Finding work via Line Integrals The position of an object with mass $m$ at time is $r(t) = at^2 \vec{i} + bt^3 \vec{j}$, where $0 \leq t \leq 1$.
Part a asks for the force, which I found to be $2ma \vec{i} + 6mbt \vec{j}$, which is correct.
Part b asks for the work done by the force in the given time interval. 
I am not sure how to approach this. I tried integrating the equation from part a from 0 to 1 , but I don't think that is the correct way. Any hints in the right direction are appreciated, thank you! (The correct answer for b is $2ma^2 + 4.5mb^2$)
 A: To compute work what you have to do is
$$\int\limits_{C} \vec{F} \cdot \text{d} \vec{r},$$
which is to say you compute the integral in the given interval of the dot product of the force and the time derivative of the curve.
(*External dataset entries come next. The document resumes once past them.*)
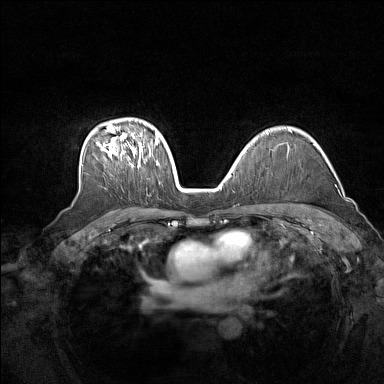
Breast MRI (dynamic contrast-enhanced), one axial slice. Slice 107 of 160 in the series (ordered by position). Dynamic contrast-enhanced series, time point 2 of 7 at this slice position (early post-contrast). 1.5 T. TE 1.8 ms, TR 5 ms. 1 mm slice thickness. 384 × 384 image matrix, field of view 340 × 340 mm. Female patient.
Annotated regions visible in this slice (semi-automatically segmented with operator editing):
- enhancing-tissue mask used for the functional tumour volume (all voxels passing the contrast-enhancement thresholds inside the analysis volume; usually the tumour): box from (x=97, y=126) to (x=158, y=167) px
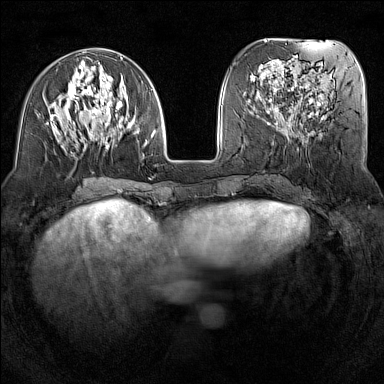
Breast MRI (dynamic contrast-enhanced), one axial slice. Slice 52 of 160 in the series (ordered by position). Dynamic contrast-enhanced series, time point 2 of 7 at this slice position (early post-contrast). 1.5 T. TE 1.8 ms, TR 5 ms. 1 mm slice thickness. 384 × 384 image matrix. Female patient.
Annotated regions visible in this slice (semi-automatic segmentation, software-assisted and operator-edited):
- enhancing-tissue mask used for the functional tumour volume (all voxels passing the contrast-enhancement thresholds inside the analysis volume; usually the tumour): box from (x=50, y=57) to (x=157, y=157) px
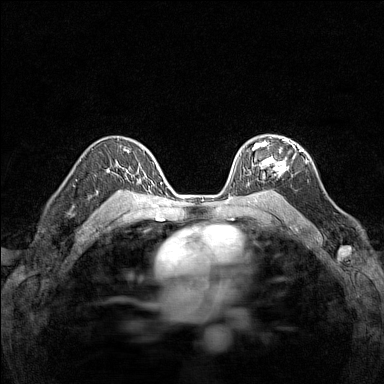
Breast MRI (dynamic contrast-enhanced), one axial slice. Position 100 of 160 along the scan axis. Dynamic contrast-enhanced series, time point 2 of 7 at this slice position (early post-contrast). 1.5 T. TE 1.8 ms, TR 5 ms. 1 mm slice thickness. 384 × 384 image matrix, field of view 280 × 280 mm. Female patient.
Outlined on this slice (semi-automatic segmentation, software-assisted and operator-edited):
- enhancing-tissue mask used for the functional tumour volume (all voxels passing the contrast-enhancement thresholds inside the analysis volume; usually the tumour): bounding box [x1, y1, x2, y2] px = [248, 138, 295, 184]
Writing it explicitly
$$W = \int_0^1 (2ma)(2at) + (6mbt)(3bt^2) \, dt.$$
When you do it you will find the desired result.
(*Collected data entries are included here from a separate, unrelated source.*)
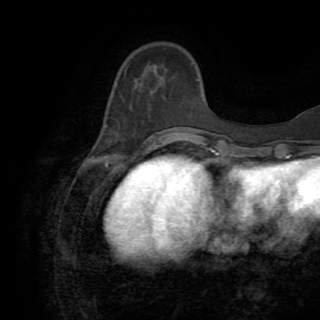
Breast MRI (dynamic contrast-enhanced), one axial slice. Slice 28 of 82 in the series (ordered by position). Cropped to one breast. Dynamic contrast-enhanced series, time point 2 of 8 at this slice position (early post-contrast). 1.5 T. TE 3.2 ms, TR 6.5 ms. 2.2 mm slice thickness. 320 × 320 image matrix, field of view 225 × 225 mm. Female patient.
Outlined on this slice (semi-automatic segmentation, software-assisted and operator-edited):
- enhancing-tissue mask used for the functional tumour volume (all voxels passing the contrast-enhancement thresholds inside the analysis volume; usually the tumour): bounding box (x1, y1, x2, y2) in pixels: (149, 129, 170, 147)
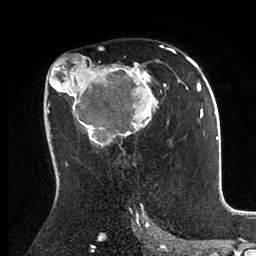
Breast MRI (dynamic contrast-enhanced), one axial slice. Position 56 of 88 along the scan axis. Cropped to one breast. Dynamic contrast-enhanced series, time point 2 of 6 at this slice position (early post-contrast). 1.5 T. TE 2 ms, TR 4.1 ms. 1.8 mm slice thickness. 256 × 256 image matrix. Female patient.
Annotated regions visible in this slice (semi-automatically segmented with operator editing):
- enhancing-tissue mask used for the functional tumour volume (all voxels passing the contrast-enhancement thresholds inside the analysis volume; usually the tumour): bounding box (x1, y1, x2, y2) in pixels: (46, 44, 198, 165)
A: Another approach would be to use the "work-kinetic energy theorem", $ \ W \ = \ \Delta K $
$ = \ K_{final} \ - \ K_{initial} \ . $  The velocity function for the particle is 
$$ \ \vec{v}(t) \ = \ \frac{d}{dt} \ \vec{r}(t) \ = \ \langle \ 2at \ , \ 3bt^2 \ \rangle \  \ ,  $$
so the kinetic energy function is given by
$$ K(t) \ = \  \frac{1}{2}m \ [ \ \vec{v}(t) \centerdot \vec{v}(t) \ ] \ = \ \frac{1}{2}m \ ( \ 4a^2t^2 \ + \ 9b^2t^4 \ ) \ \ . $$
The work done on the particle over the path during $ \ 0 \ \le \ t \ \le \ 1 \ $ is then
$$ W \ = \ K(1) \ - \ K(0) \ = \ \frac{1}{2}m \ \left[ \ ( \ 4a^2 \ + \ 9b^2 \ )  \ - \ 0 \ \right] \ = \ 2ma^2 \ + \ \frac{9}{2}mb^2 \ \ . $$
[At a fundamental level, this really is just another way of expressing the work integral that Fantini presents.]